In approaching these patients, having options always is beneficial. That is, for me, the biggest advantage of angioplasty in the hands of a vascular surgeon--it adds another option. No one can deny the severe morbidity of bypass in "bad" legs: those that are morbidly obese, with severe venous stasis changes, patients on high-dose steroids, etc. The ability to treat these patients with angioplasty has been a most welcome addition to my treatment strategy. I have similar feelings about the very elderly and/or frail patient with critical ischemia for whom I know a bypass will save the limb but often at a high cost in terms of recovery, rehabilitation, and occasionally, mortality.

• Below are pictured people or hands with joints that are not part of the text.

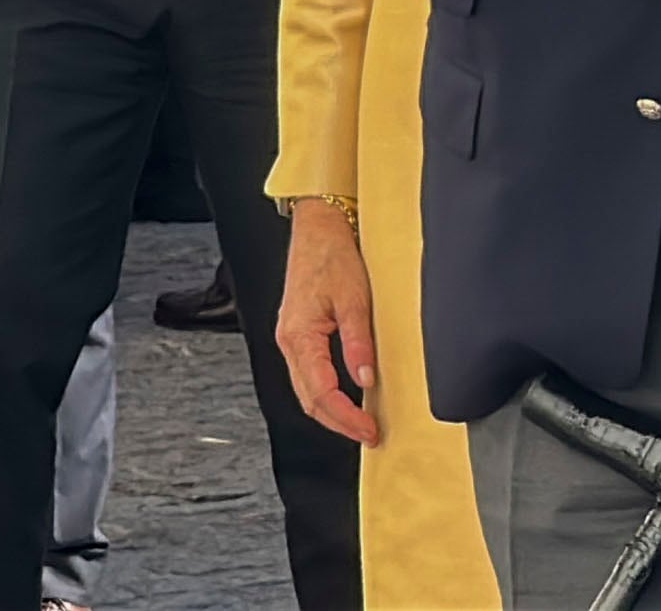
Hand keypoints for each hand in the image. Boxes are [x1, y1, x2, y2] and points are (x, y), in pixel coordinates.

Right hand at [276, 201, 379, 445]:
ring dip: (332, 411)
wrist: (318, 226)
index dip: (347, 417)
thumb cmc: (333, 254)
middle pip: (310, 399)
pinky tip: (347, 395)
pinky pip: (310, 373)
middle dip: (339, 422)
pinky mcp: (299, 332)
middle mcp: (289, 342)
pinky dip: (327, 391)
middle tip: (370, 435)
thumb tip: (365, 379)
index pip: (322, 393)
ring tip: (361, 422)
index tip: (370, 431)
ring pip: (307, 389)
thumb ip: (358, 340)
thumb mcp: (354, 297)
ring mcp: (291, 338)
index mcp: (299, 337)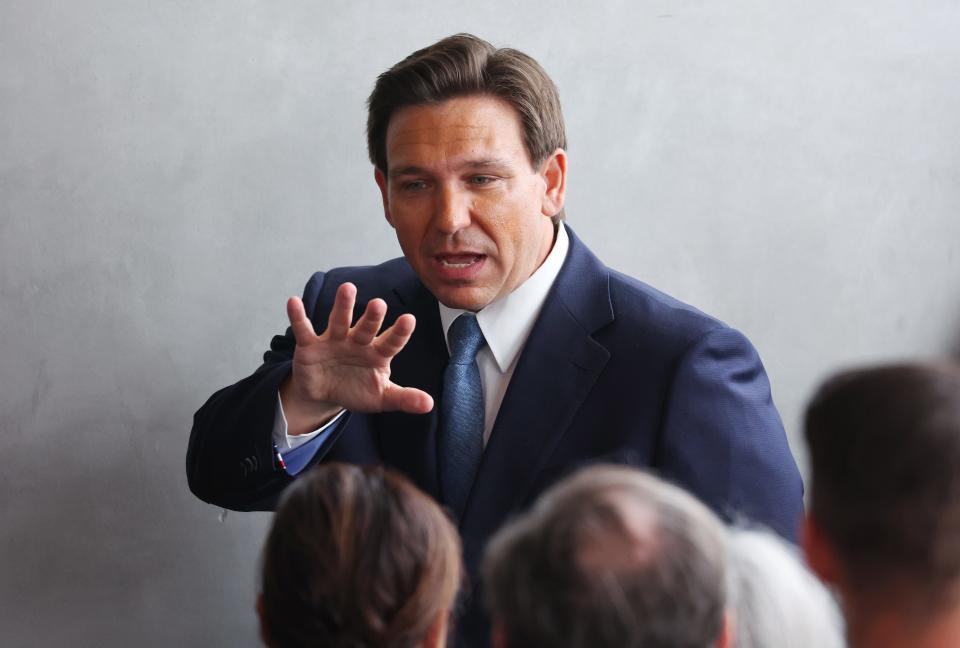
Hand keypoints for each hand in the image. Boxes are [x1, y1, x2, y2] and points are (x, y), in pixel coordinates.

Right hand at [279, 282, 433, 434]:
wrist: (325, 395)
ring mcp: (334, 341)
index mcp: (378, 353)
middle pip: (366, 327)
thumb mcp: (381, 398)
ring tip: (347, 288)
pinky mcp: (310, 346)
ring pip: (339, 321)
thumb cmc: (357, 390)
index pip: (392, 341)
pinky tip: (293, 301)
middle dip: (372, 317)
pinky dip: (298, 317)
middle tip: (379, 304)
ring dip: (343, 306)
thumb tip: (429, 405)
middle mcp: (358, 342)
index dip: (400, 332)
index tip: (409, 320)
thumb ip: (404, 398)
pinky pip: (304, 329)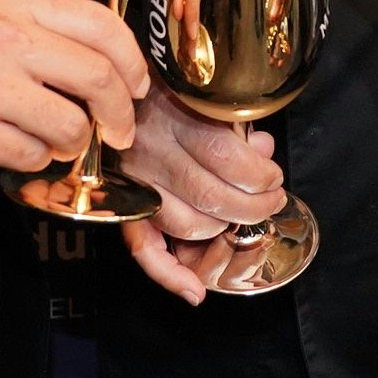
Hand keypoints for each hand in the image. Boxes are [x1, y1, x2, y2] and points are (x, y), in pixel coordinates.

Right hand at [0, 0, 149, 172]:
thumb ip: (49, 28)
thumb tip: (116, 63)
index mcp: (14, 1)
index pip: (102, 25)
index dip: (133, 62)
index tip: (138, 86)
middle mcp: (3, 37)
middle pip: (97, 77)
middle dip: (120, 112)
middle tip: (120, 130)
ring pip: (71, 125)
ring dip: (74, 142)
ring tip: (56, 137)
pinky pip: (34, 155)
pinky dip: (36, 158)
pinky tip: (18, 145)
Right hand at [118, 93, 285, 303]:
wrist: (105, 87)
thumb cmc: (162, 86)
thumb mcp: (199, 89)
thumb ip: (233, 118)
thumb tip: (262, 148)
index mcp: (173, 116)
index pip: (226, 157)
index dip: (260, 175)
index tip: (273, 175)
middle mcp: (151, 152)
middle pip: (212, 196)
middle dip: (254, 206)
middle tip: (271, 200)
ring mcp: (134, 183)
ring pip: (187, 224)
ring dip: (224, 228)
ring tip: (244, 217)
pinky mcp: (123, 205)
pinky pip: (143, 249)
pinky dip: (169, 275)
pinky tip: (195, 291)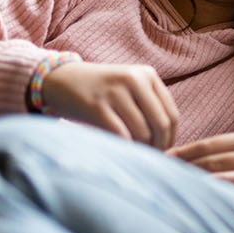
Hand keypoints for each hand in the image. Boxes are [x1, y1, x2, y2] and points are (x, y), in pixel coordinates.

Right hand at [40, 62, 178, 148]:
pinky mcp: (97, 106)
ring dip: (141, 149)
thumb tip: (169, 141)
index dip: (171, 138)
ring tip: (134, 154)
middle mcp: (134, 79)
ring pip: (142, 132)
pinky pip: (121, 135)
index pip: (172, 114)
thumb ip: (151, 105)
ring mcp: (115, 92)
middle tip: (150, 157)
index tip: (163, 150)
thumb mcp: (130, 87)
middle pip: (161, 124)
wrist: (61, 79)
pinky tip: (120, 150)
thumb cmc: (101, 90)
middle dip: (159, 146)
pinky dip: (124, 147)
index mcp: (148, 75)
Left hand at [168, 131, 233, 196]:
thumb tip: (171, 157)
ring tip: (173, 184)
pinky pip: (228, 189)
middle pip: (211, 159)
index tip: (163, 158)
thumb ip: (212, 153)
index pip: (207, 144)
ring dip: (193, 180)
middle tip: (163, 173)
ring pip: (218, 174)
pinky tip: (194, 194)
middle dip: (185, 167)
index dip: (184, 152)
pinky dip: (208, 191)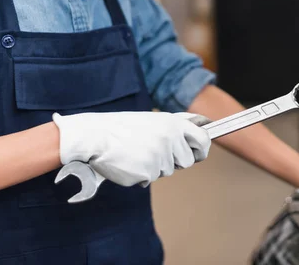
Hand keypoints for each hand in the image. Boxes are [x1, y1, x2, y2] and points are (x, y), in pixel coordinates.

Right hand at [53, 111, 210, 187]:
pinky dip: (140, 174)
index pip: (204, 138)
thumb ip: (174, 127)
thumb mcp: (152, 120)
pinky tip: (129, 162)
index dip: (203, 148)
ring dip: (154, 166)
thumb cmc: (121, 128)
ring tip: (136, 153)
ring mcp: (160, 156)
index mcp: (173, 124)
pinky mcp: (148, 172)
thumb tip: (199, 129)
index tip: (200, 152)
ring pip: (167, 171)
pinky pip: (150, 178)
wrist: (95, 136)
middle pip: (187, 160)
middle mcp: (170, 139)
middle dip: (175, 161)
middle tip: (155, 153)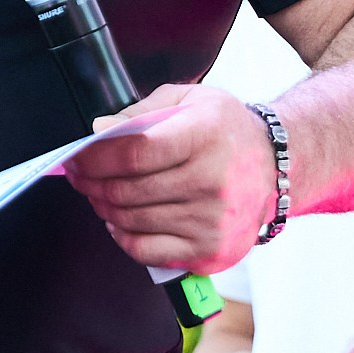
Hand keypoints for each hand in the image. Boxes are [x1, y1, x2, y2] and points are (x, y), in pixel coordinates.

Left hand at [65, 84, 277, 272]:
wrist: (276, 167)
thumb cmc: (225, 131)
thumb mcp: (190, 101)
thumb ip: (141, 111)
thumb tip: (99, 130)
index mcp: (205, 135)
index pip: (134, 152)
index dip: (95, 157)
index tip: (76, 156)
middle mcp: (212, 181)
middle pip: (127, 189)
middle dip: (91, 182)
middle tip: (80, 174)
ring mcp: (212, 221)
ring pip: (131, 220)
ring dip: (104, 206)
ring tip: (100, 192)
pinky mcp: (210, 251)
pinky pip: (146, 251)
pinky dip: (123, 236)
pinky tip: (122, 219)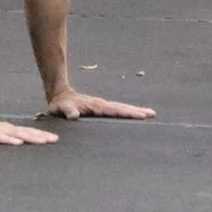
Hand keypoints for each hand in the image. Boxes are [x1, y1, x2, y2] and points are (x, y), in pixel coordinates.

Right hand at [0, 111, 59, 145]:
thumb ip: (2, 135)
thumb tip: (16, 140)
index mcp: (6, 129)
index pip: (26, 132)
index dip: (39, 135)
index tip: (53, 138)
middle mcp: (4, 128)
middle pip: (25, 132)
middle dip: (40, 136)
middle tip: (55, 139)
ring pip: (16, 134)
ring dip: (30, 137)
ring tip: (42, 141)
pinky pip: (0, 137)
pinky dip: (9, 139)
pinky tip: (18, 142)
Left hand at [40, 86, 155, 121]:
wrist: (60, 95)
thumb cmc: (60, 104)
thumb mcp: (60, 108)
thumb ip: (67, 111)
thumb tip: (74, 116)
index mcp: (95, 106)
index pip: (114, 110)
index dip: (126, 113)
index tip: (139, 115)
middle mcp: (102, 104)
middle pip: (122, 108)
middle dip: (136, 111)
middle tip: (152, 114)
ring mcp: (103, 106)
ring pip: (122, 108)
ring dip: (135, 111)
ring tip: (150, 114)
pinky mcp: (102, 108)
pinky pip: (117, 110)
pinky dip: (128, 112)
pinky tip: (136, 115)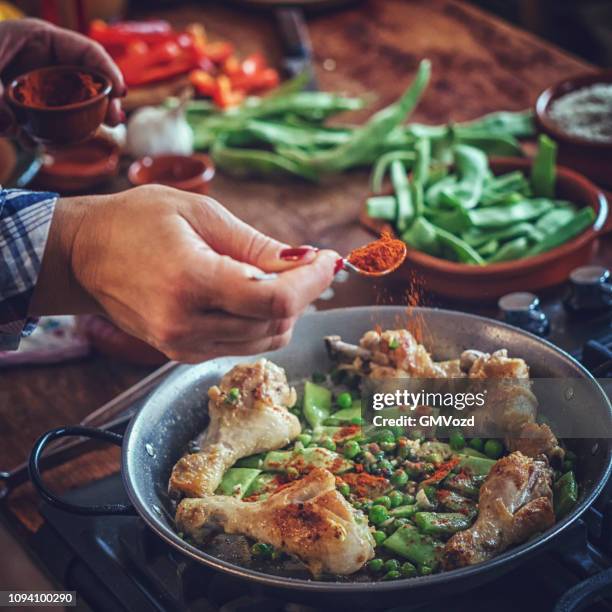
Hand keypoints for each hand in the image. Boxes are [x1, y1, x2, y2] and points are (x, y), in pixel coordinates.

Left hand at [0, 18, 124, 131]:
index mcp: (36, 39)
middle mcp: (43, 58)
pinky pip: (54, 115)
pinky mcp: (32, 101)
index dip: (107, 71)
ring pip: (73, 100)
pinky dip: (52, 131)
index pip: (85, 50)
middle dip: (103, 100)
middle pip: (87, 76)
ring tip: (81, 137)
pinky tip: (40, 143)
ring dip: (80, 120)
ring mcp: (39, 80)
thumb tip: (14, 127)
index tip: (119, 93)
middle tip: (113, 121)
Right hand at [30, 185, 337, 362]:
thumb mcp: (201, 214)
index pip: (274, 299)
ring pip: (265, 339)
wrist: (84, 256)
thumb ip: (256, 245)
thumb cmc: (137, 222)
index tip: (329, 261)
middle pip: (276, 323)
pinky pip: (243, 344)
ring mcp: (183, 345)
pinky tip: (250, 294)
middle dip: (303, 293)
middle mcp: (186, 325)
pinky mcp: (183, 354)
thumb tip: (306, 261)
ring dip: (283, 309)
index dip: (312, 283)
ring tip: (273, 275)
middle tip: (303, 263)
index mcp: (190, 281)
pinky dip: (259, 322)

What about the patient with no conduit who needs a prosthetic graft to a target below the knee? In my experience, angioplasty works at least as well and is more easily revised. On the other hand, is angioplasty really the best approach in a relatively intact patient with TASC D disease who has a beautiful distal target and an excellent saphenous vein? I'm not so sure. I have had patients like this in my practice whom I treated 10 or 15 years ago with patent bypasses that never have been revised. In many studies, patients treated with critical limb ischemia with intact saphenous vein have primary patency exceeding 70% at 5 years and secondary patency exceeding 80%, with limb salvage of 90%. And while as many as 50% may die in less than 5 years, it is important to remember that an equal percentage live at least that long, with most returning to their baseline level of function and a good resolution of their symptoms. Durability and cost-effectiveness, common in bypass in these circumstances, are not two words you usually associate with lower-extremity angioplasty. So, for me, the conundrum was and is trying to predict who is best served by bypass or, rather, by endovascular therapy? The answer to that question is far more important than arguing about the one modality over the other; besides, this will never be answered by anyone but a vascular specialist--who already has both approaches available anyway.

As our experience with angioplasty broadens, I suspect it ultimately will find its rightful place in our treatment strategy. At our current level of knowledge, however, determining the proper role of angioplasty requires flexibility, good judgment, and clinical experience. In my own practice, angioplasty has replaced bypass surgery in 60%-70% of my patients. While we should not abandon our roots as traditional vascular surgeons, we must not deny our predominance as the only "true" vascular specialists. We should continue to apply all of our skills, both open and endovascular, and dispassionately select the best treatment for each individual patient. To not do so makes us no better than the peripatetic tradesman whose only tool is a hammer--and you know what they say about him.


DR. POMPOSELLI is chief of vascular and endovascular surgery at Beth Israel Deaconess Medical Center, an associate professor of surgery at Harvard Medical School, both in Boston, and an associate medical editor of Vascular Specialist.